Extracted records:
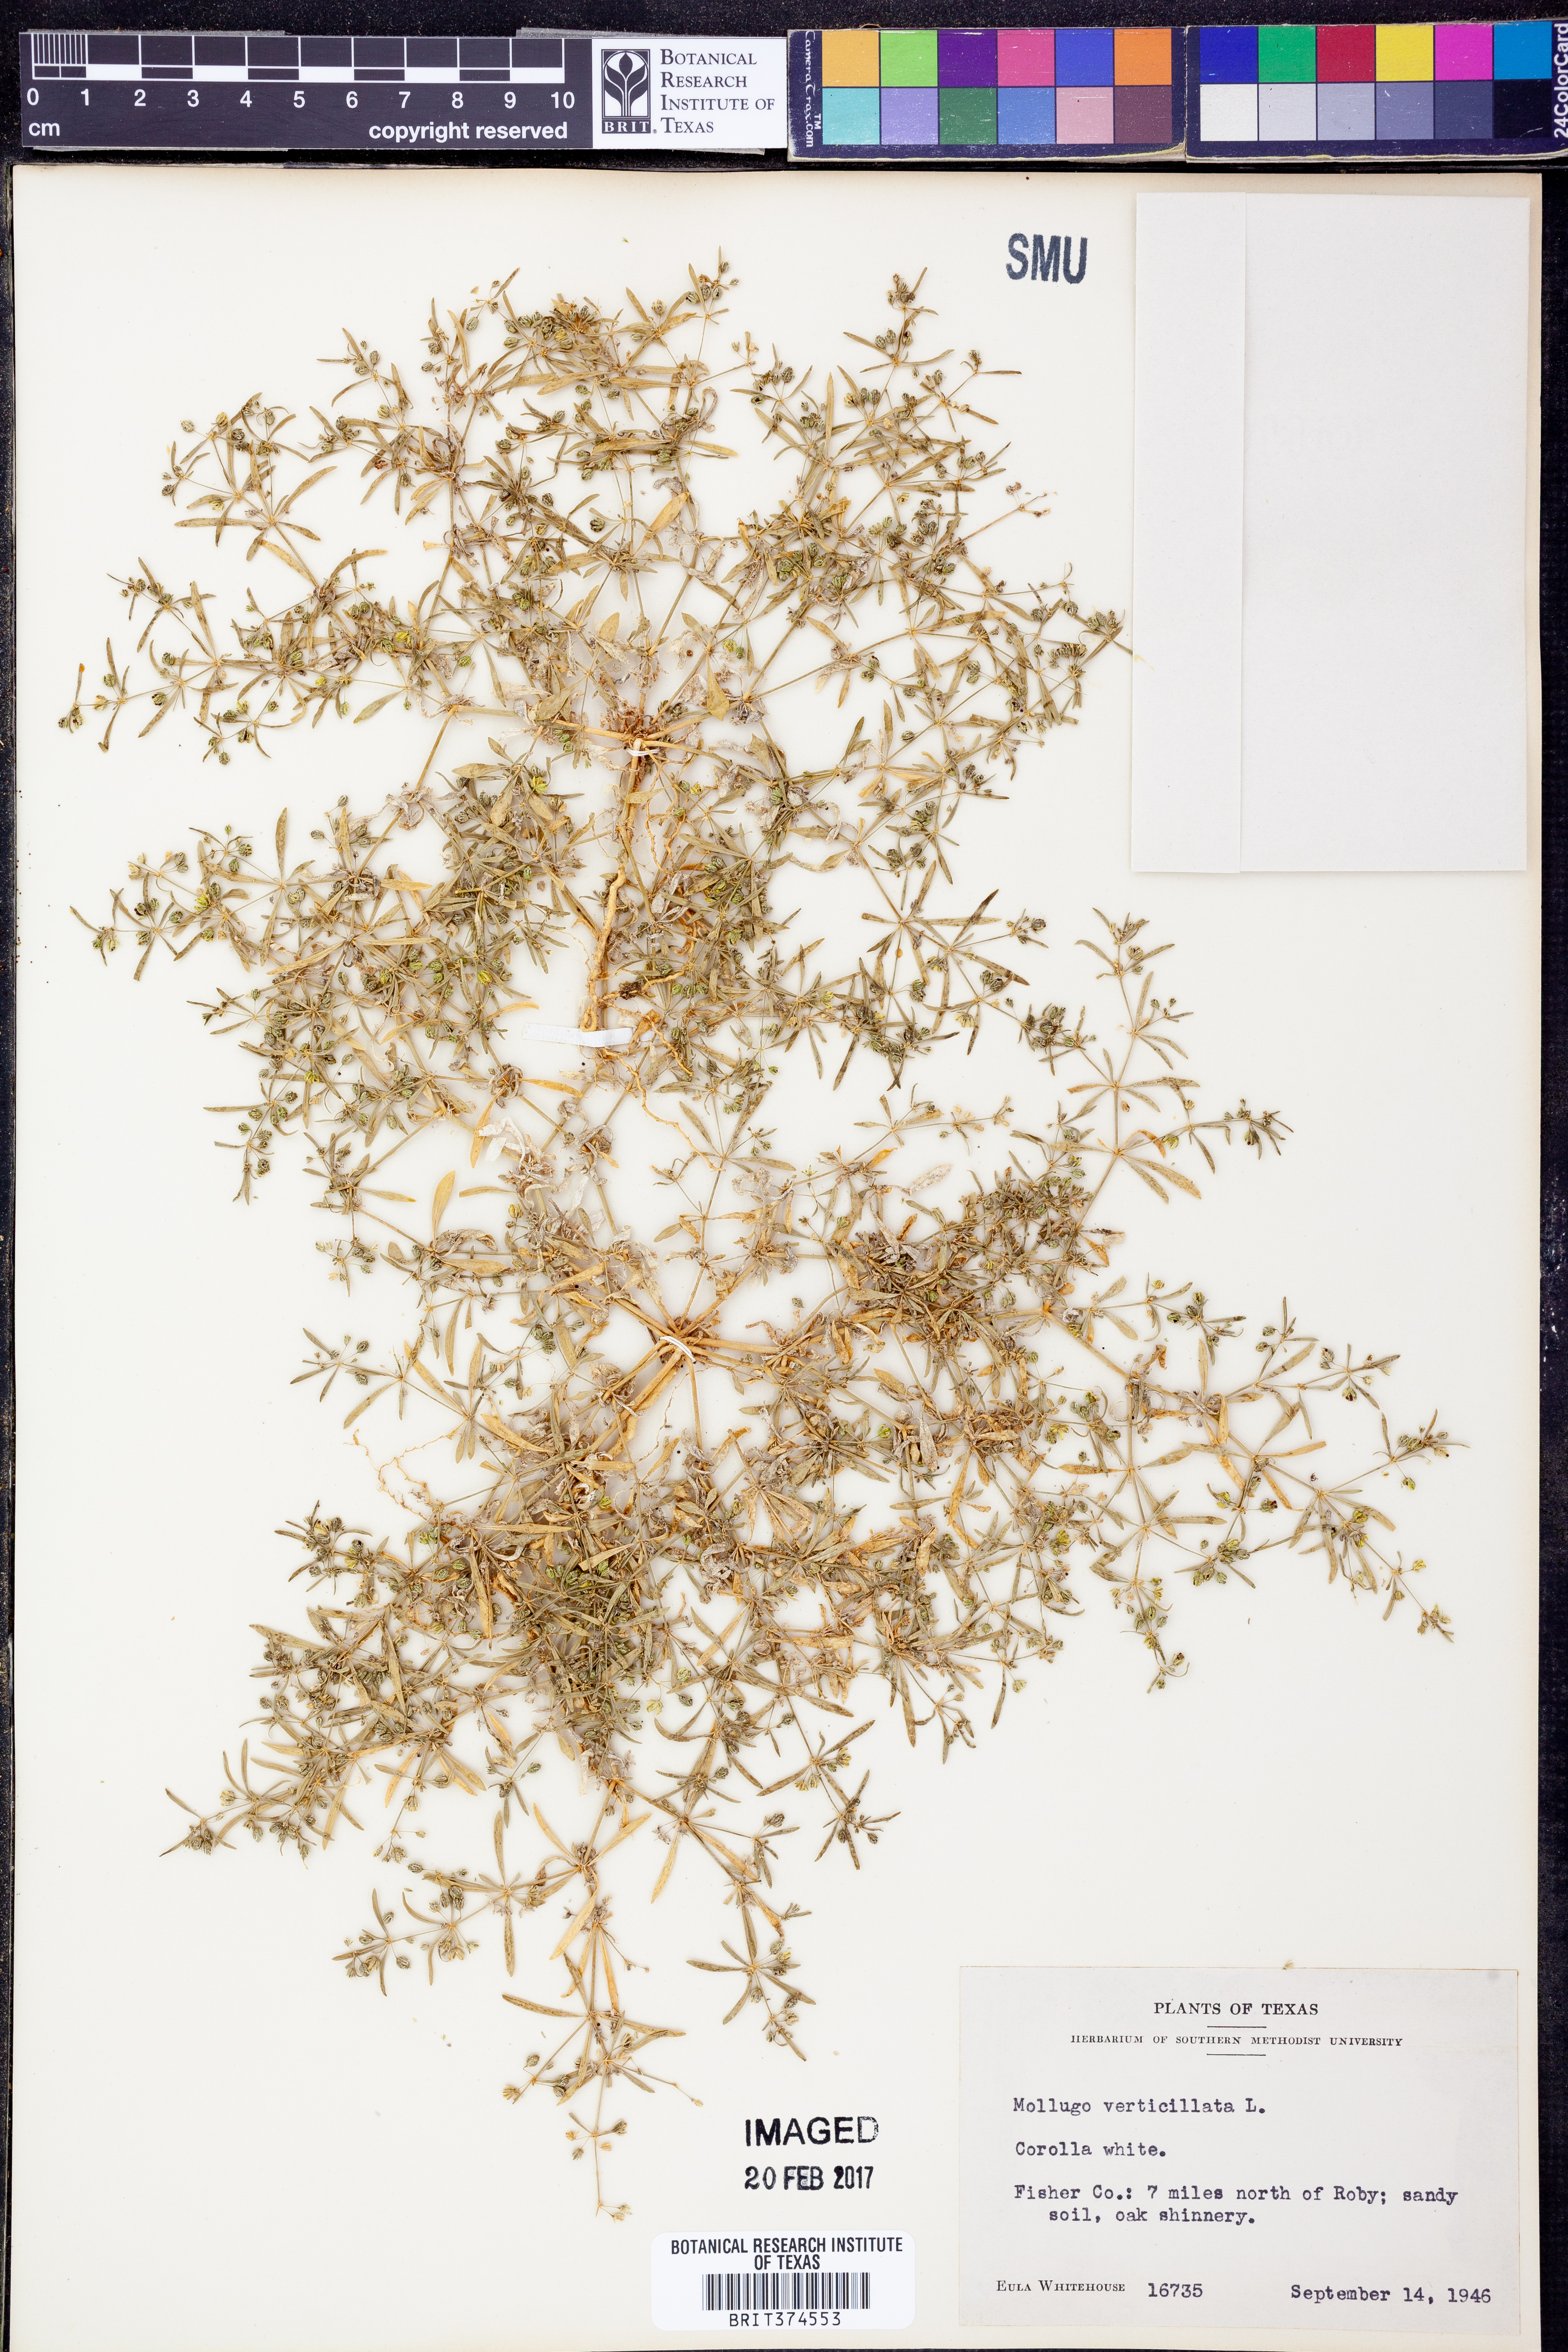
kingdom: Plantae
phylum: Tracheophyta
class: Magnoliopsida
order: Caryophyllales
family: Molluginaceae
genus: Mollugo
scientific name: Mollugo verticillata
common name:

[WRITTEN REQUEST]:
Update the data starting at the line containing "order: Caryophyllales" and ending with the final line, replacing "common name" with "vernacular name" and leaving everything else unchanged.

[FINISHED TASK]:
order: Caryophyllales
family: Molluginaceae
genus: Mollugo
scientific name: Mollugo verticillata
vernacular name:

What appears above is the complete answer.